Former CIA Director John Brennan just got into a fiery face-off over a scandal that refuses to die: the Hunter Biden laptop saga.
This dust-up, involving conservative national security consultant Thomas Speciale, centers on a 2020 letter signed by Brennan and 50 other intelligence officials that cast doubt on The New York Post’s explosive report about Hunter Biden’s emails.
Let’s rewind to October 2020, when The Post dropped a bombshell story about emails from Hunter Biden’s laptop—dubbed by some as the “laptop from hell”—suggesting he used his father Joe Biden’s vice presidential clout in shady dealings with Ukrainian businessmen.
Weeks before the 2020 election, Brennan and 51 intelligence officials penned a public letter claiming the story bore “all the classic earmarks” of a Russian information operation, aiming to make the public question The Post’s reporting despite having no direct evidence.
Politico ran with a headline amplifying the narrative, declaring the Hunter Biden story as Russian disinformation, though some signatories have since backpedaled from that framing.
Big Tech didn’t help matters—Twitter blocked the story, stopping users from sharing it and even briefly silencing The Post’s own account, which only fueled suspicions of a coordinated effort to bury the report.
Fast forward to last Thursday, when Speciale confronted Brennan, now 70, about that infamous letter, and let’s just say the exchange wasn’t a friendly chat over coffee.
A video shared by Speciale on Saturday shows Brennan losing his cool, repeatedly poking Speciale in the chest before stepping back, clearly not thrilled to revisit this chapter.
“You misrepresented that,” Brennan shouted at Speciale, visibly frustrated by the line of questioning about the letter’s intent and impact.
“We never said it was disinformation; we said it was Russian influence operations, which is what they do. There’s a big difference,” Brennan insisted, trying to draw a fine line between outright dismissal and sowing doubt.

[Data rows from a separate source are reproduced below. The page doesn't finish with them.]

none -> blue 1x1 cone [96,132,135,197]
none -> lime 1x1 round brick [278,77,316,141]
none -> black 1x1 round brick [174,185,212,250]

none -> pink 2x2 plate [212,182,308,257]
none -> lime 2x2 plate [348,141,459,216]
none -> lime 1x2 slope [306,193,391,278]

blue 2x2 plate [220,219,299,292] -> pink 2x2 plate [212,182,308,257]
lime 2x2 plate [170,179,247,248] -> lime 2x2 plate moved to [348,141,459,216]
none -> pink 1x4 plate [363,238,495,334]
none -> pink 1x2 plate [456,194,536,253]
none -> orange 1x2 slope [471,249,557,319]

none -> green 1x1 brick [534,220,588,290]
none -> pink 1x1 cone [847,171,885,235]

But let’s unpack that—saying something smells like a Russian plot without proof is a convenient way to dodge accountability while still smearing a story, especially one with real implications about influence peddling in high places.
The laptop saga isn’t just gossip; it raised serious questions about Joe Biden’s push to oust Ukrainian Prosecutor General Viktor Shokin, who was probing Burisma, a company tied to Hunter’s board position, while Joe claimed it was about Shokin’s lack of anti-corruption zeal.

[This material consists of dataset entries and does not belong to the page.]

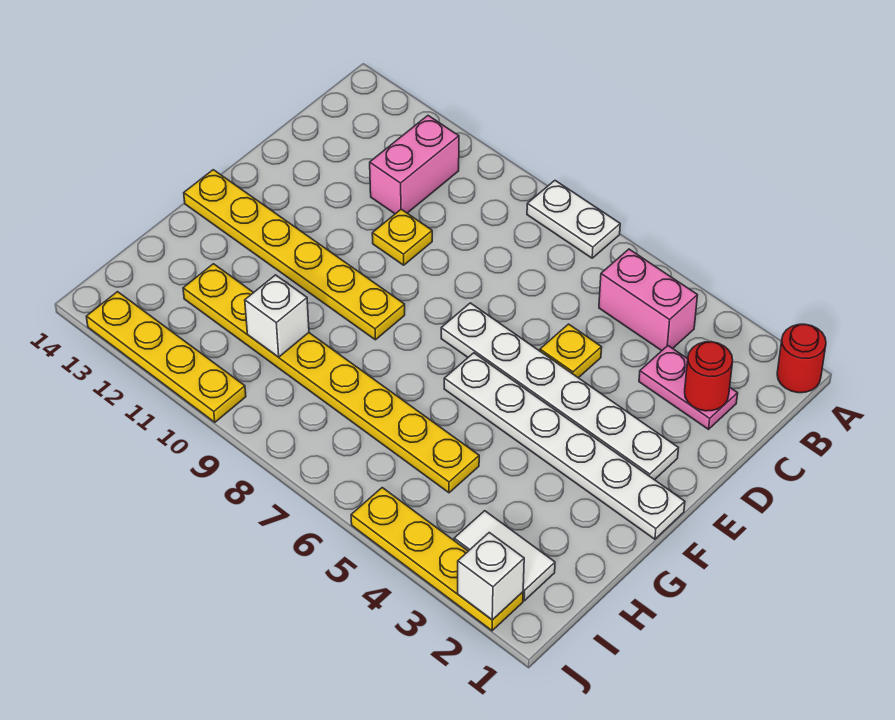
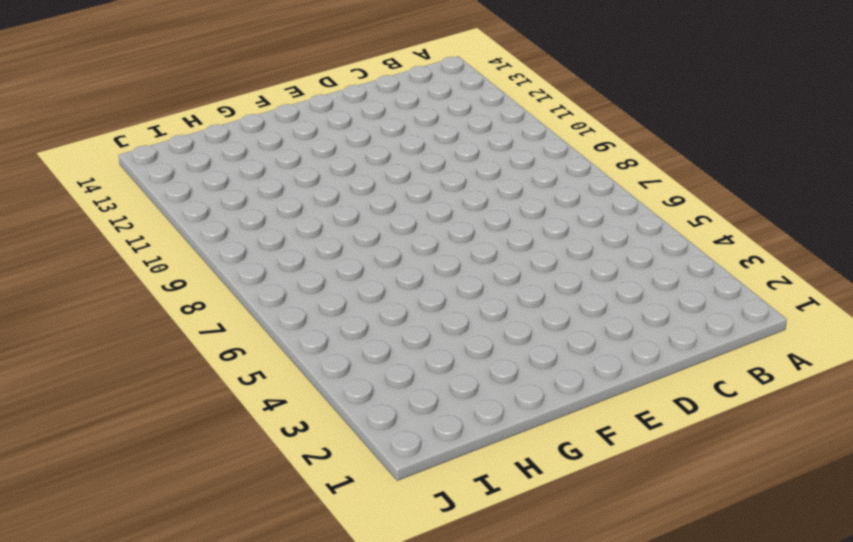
none -> red 1x1 round brick [777,324,826,393]
none -> white 1x2 plate [527,181,620,258]
none -> pink 1x2 brick [599,249,697,351]

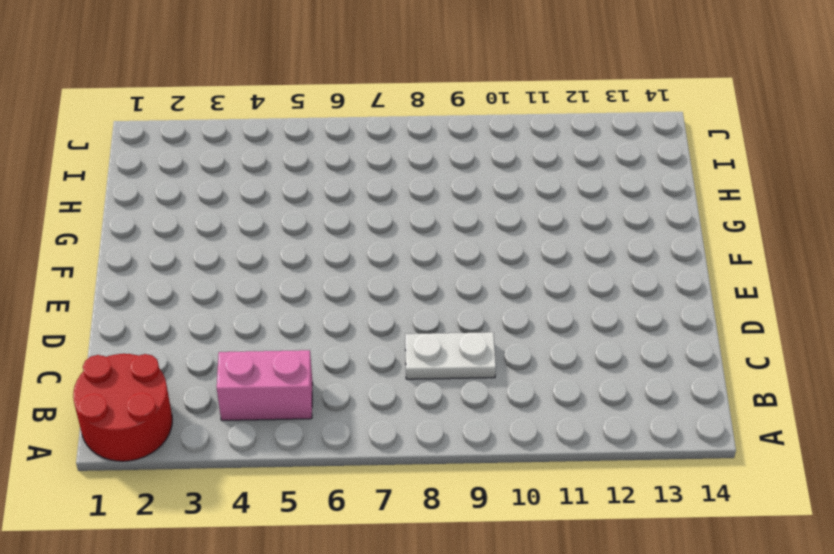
red 2x2 round brick [73,354,172,461] -> red 1x1 round brick [777,324,826,393]
white 1x2 plate [405,332,496,379] -> white 1x2 plate moved to [527,181,620,258]
none -> pink 1x2 brick [370,116,459,214]
none -> pink 1x2 plate [639,346,738,429]
none -> yellow 1x1 plate [540,324,602,378]

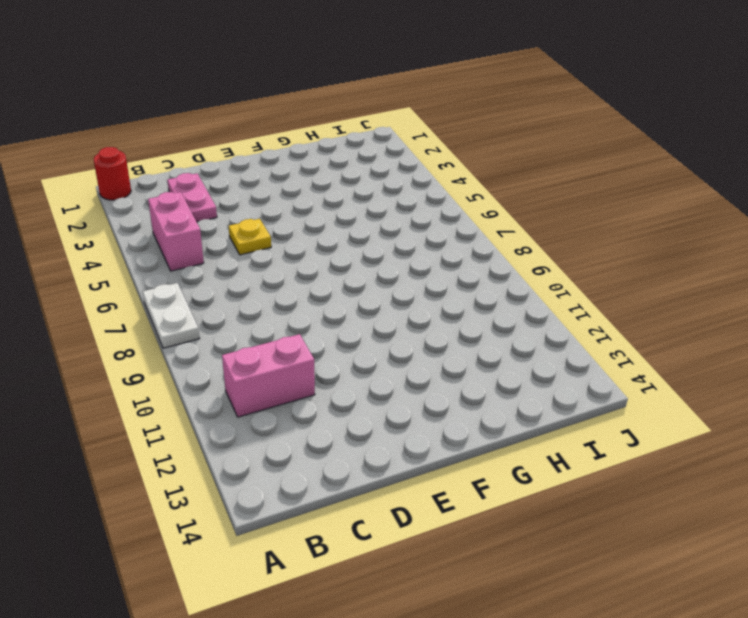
none -> yellow 1x1 plate [372,209,432,265]
none -> white 1x6 plate [441,303,678,480]
none -> white 1x6 plate [444,353,685,539]

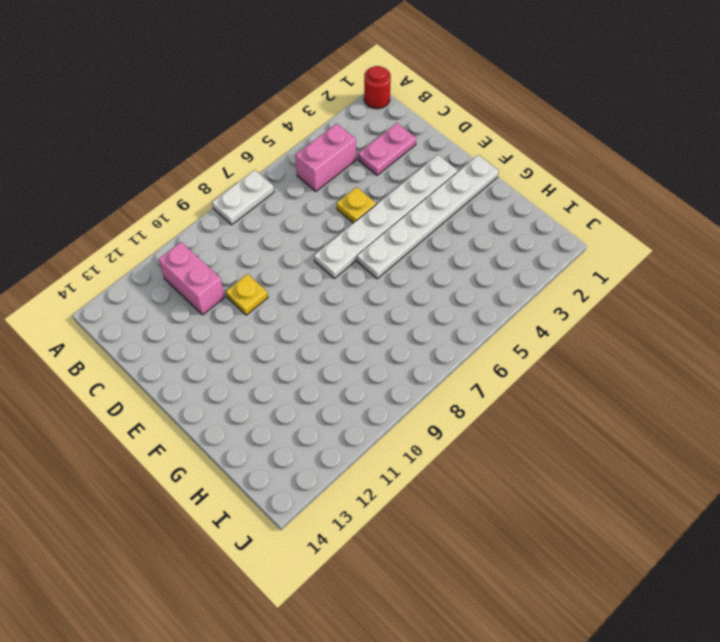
none -> yellow 1x6 plate [184,170,405,340]
none -> yellow 1x8 plate [183,264,479,493]
none -> white 1x2 tile [454,511,555,601]

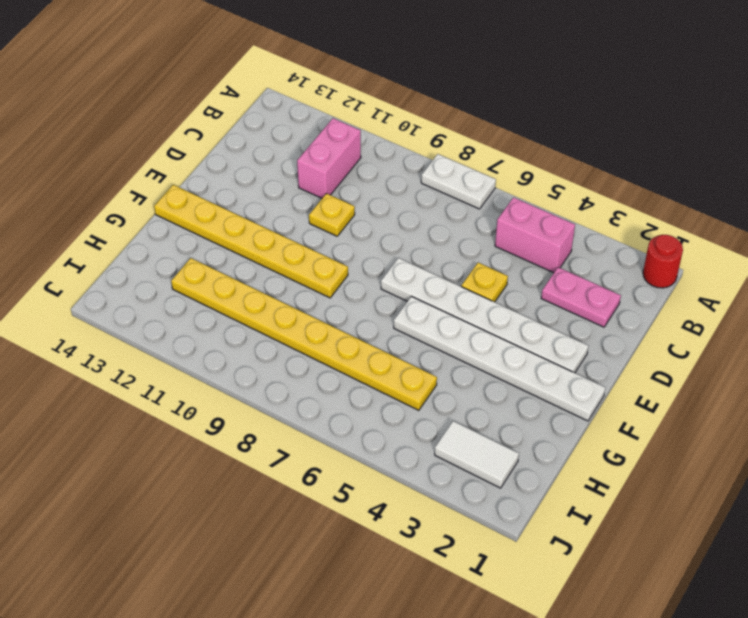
none -> yellow 1x4 plate [351,488,523,631]
none -> yellow 1x4 plate [86,292,246,422]
none -> red 1x1 round brick [685,342,733,411]

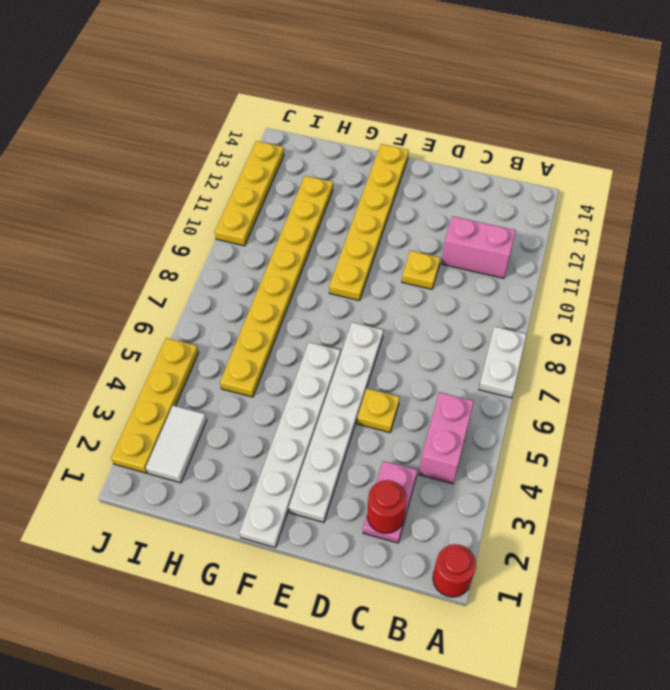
none -> white 1x1 brick [245,275,309,357]
none -> white 1x1 brick [458,533,524,620]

Adding weight to the story, federal authorities later used material from Hunter’s laptop in prosecuting him on charges tied to illegally buying a firearm while battling drug addiction—hardly the stuff of mere “Russian influence.”
Yet, few of the 51 signatories—often dubbed the “spies who lie” as The Post’s memorable cover put it—have shown remorse for trying to discredit a report that’s since gained credibility, which only deepens public distrust in intelligence circles.
Meanwhile, Brennan remains a lightning rod for conservative criticism, with the House Judiciary Committee recently referring him to the Justice Department over allegedly false statements to Congress, though that’s a separate battle from this laptop mess.